Un spectacle cocasse et attachant comme on aime. Tout en surprises tendres, en messages d'amour et de protection. Des paroles et des gestes qui tissent en douceur les liens exclusifs entre une mère et son enfant viennent nous chercher au plus profond de nous-mêmes dans une intimité partagée qui devient la nôtre, remuant des sensations vécues ou sublimées et revivifiant la pensée du souvenir.
« C’est la vie qui va entre une mère et son fils, c’est l’enfance sans père, c’est une histoire pleine de fantômes, c’est un théâtre pour de grands enfants qui aiment leur mère. C’est une pièce sur le courage, la résistance à l’adversité. Et ça crie, ça pleure, ça chante, entre rêve et réalité, entre humour et gravité, pour le meilleur de l’humanité, entre tendresse et brutalité. Que devons-nous à nos mères dans ce que nous sommes devenus ? »
Jean-Claude Grumberg nous offre ici encore un bijou de texte, brillant autant que discret, aux abords poétiques et aux allures de fable. Les échanges incongrus et si vrais entre ces deux êtres aimants et attentifs l’un pour l’autre s’inscrivent dans un récit délibérément optimiste, souvent allègre et drôle. Mais un récit qui laisse entrevoir une histoire familiale que l’on devine lourde de dureté, de résistance et de résilience. Les fêlures de la guerre d’hier hantent le présent de son évocation. Les blessures d’aujourd’hui altèrent la quiétude de l’instant, soumis aux aléas agressifs de la vie sociale, des difficultés de la vie quotidienne d’un foyer monoparental qui n’a de richesse que sa formidable aspiration au bonheur.

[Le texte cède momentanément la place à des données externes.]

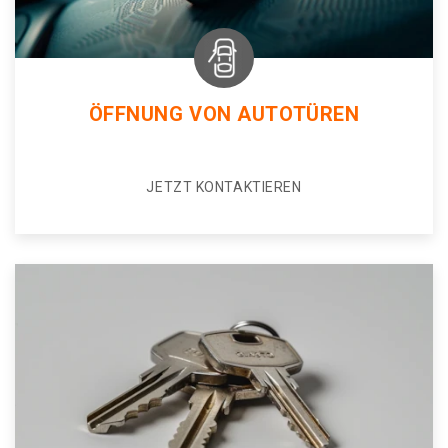
ÖFFNUNG VON AUTOTÜREN
JETZT KONTAKTIEREN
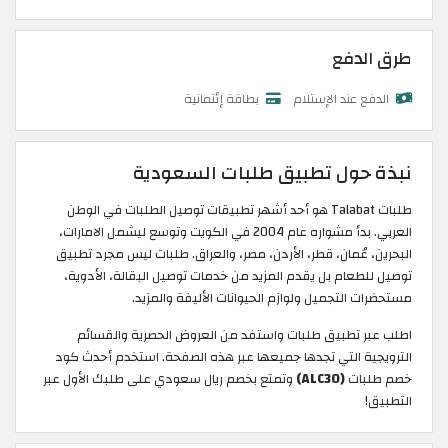
طرق الدفع
الدفع عند الإستلام
بطاقة إئتمانية
نبذة حول تطبيق طلبات السعودية
طلبات Talabat هو أحد أشهر تطبيقات توصيل الطلبات في الوطن
العربي. بدأ مشواره عام 2004 في الكويت وتوسع ليشمل الامارات،
البحرين، عُمان، قطر، الأردن، مصر، والعراق. طلبات ليس مجرد تطبيق
توصيل للطعام بل يقدم المزيد من خدمات توصيل البقالة، الأدوية،
مستحضرات التجميل ولوازم الحيوانات الأليفة والمزيد.
اطلب عبر تطبيق طلبات واستفد من العروض الحصرية والقسائم
الترويجية التي تجدها جميعها عبر هذه الصفحة. استخدم أحدث كود
خصم طلبات
(ALC30)
وتمتع بخصم ريال سعودي على طلبك الأول عبر
التطبيق!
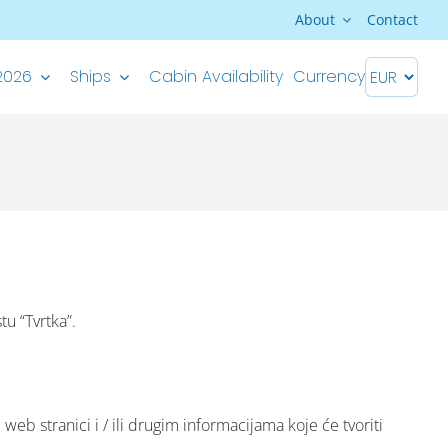
About
Contact
2026
Ships
Cabin Availability
Currency
Premium Superior ship
M/S Splendid – Split-Dubrovnik
M/S Splendid – Dubrovnik-Split
u “Tvrtka”.
eb stranici i / ili drugim informacijama koje će tvoriti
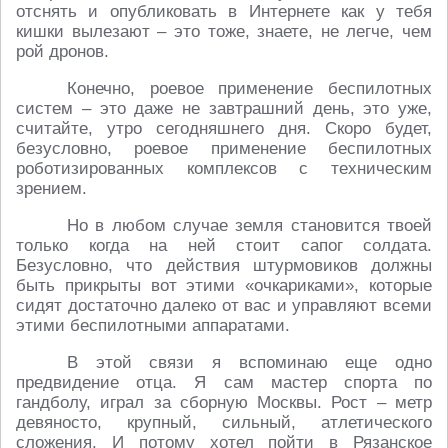
отснять и опубликовать в Интернете как у тебя
кишки вылезают – это тоже, знаете, не легче, чем
рой дронов.
Конечно, роевое применение беспилотных
систем – это даже не завтрашний день, это уже,
считайте, утро сегодняшнего дня. Скоро будет,
безусловно, роевое применение беспилотных
роботизированных комплексов с техническим
зрением.
Но в любом случае земля становится твоей
только когда на ней стоит сапог солдата.
Безусловно, что действия штурмовиков должны
быть прикрыты вот этими «очкариками», которые
сидят достаточно далеко от вас и управляют всеми
этими беспилотными аппаратами.
В этой связи я вспоминаю еще одно
предвидение отца. Я сам мастер спорта по
гандболу, играл за сборную Москвы. Рост – метр
девяносто, крупный, сильный, атлетического
сложения. И потому хотел пойти в Рязанское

L’écriture est un délice. Des mots arrangés dans des expressions qui ricochent, des images qui s’envolent de ce nid d’amour pour retomber sur un présent aride, tout est bon pour s’aguerrir et contenir les « poeurs », ne pas « s’énnuier », s’instruire du temps qui passe après celui passé. Que de caresses dans ces mots dits d’amour, que de tendresses dans ces cinq conversations sautillantes sur une complicité affective profonde débordant de questions, de malice et d’inquiétude.
La mise en scène et la scénographie de Noémie Pierre prennent les atours du théâtre de tréteaux, à la manière d’un décor inventif à la joliesse simple, resserrant le jeu des comédiens dans un espace résiduel qui devient essentiel et suffisant pour créer une forte intimité et par là-même une efficace proximité avec le public. Les lumières de Nièves Salzman, de la pénombre au tamisé et au plein feu en passant par les ombres chinoises, enveloppent les situations d’un duvet de velours et d’éclats délicats. La musique de Hugo Vercken apporte à cet univers intime de la légèreté par ses soubresauts rythmiques et de la profondeur par ses mélodies magnant les graves à la manière de mélopées lascives. Une très agréable esthétique d’ensemble.
Et puis il y a l’interprétation. Ou plus précisément l’incarnation de ces deux personnages singuliers. Clotilde Mollet et Hervé Pierre resplendissent de talent, nous le savions déjà mais là, chapeau bas et merci !
Elle et il nous cueillent aussitôt et ne nous lâchent pas. Qu’ils soient l’enfant et la mère ou la mère et l’enfant, nous sommes subjugués par cette forme aboutie de jeu habité. Nous sommes littéralement emportés par cette intensité sereine et implacable des sentiments, cette habileté à manier la langue de Grumberg, cette propension à dégager de l’émotion et la laisser venir jusqu’à nous pour nous envahir. Quelle plongée magnifique dans un récit prégnant bourré d’humour et piqué d’espoir. Une leçon !
Attention, je préviens, ce spectacle est une pépite d’écriture et de façon, porté par deux comédiens impressionnants. Un spectacle mémorable et incontournable que je recommande vivement.
Spectacle vu le 16 avril 2024
Frédéric Perez
De Jean-Claude Grumberg. Mise en scène et scénographie de Noémie Pierre. Lumières de Nièves Salzman. Musique de Hugo Vercken.
Avec Clotilde Mollet et Hervé Pierre.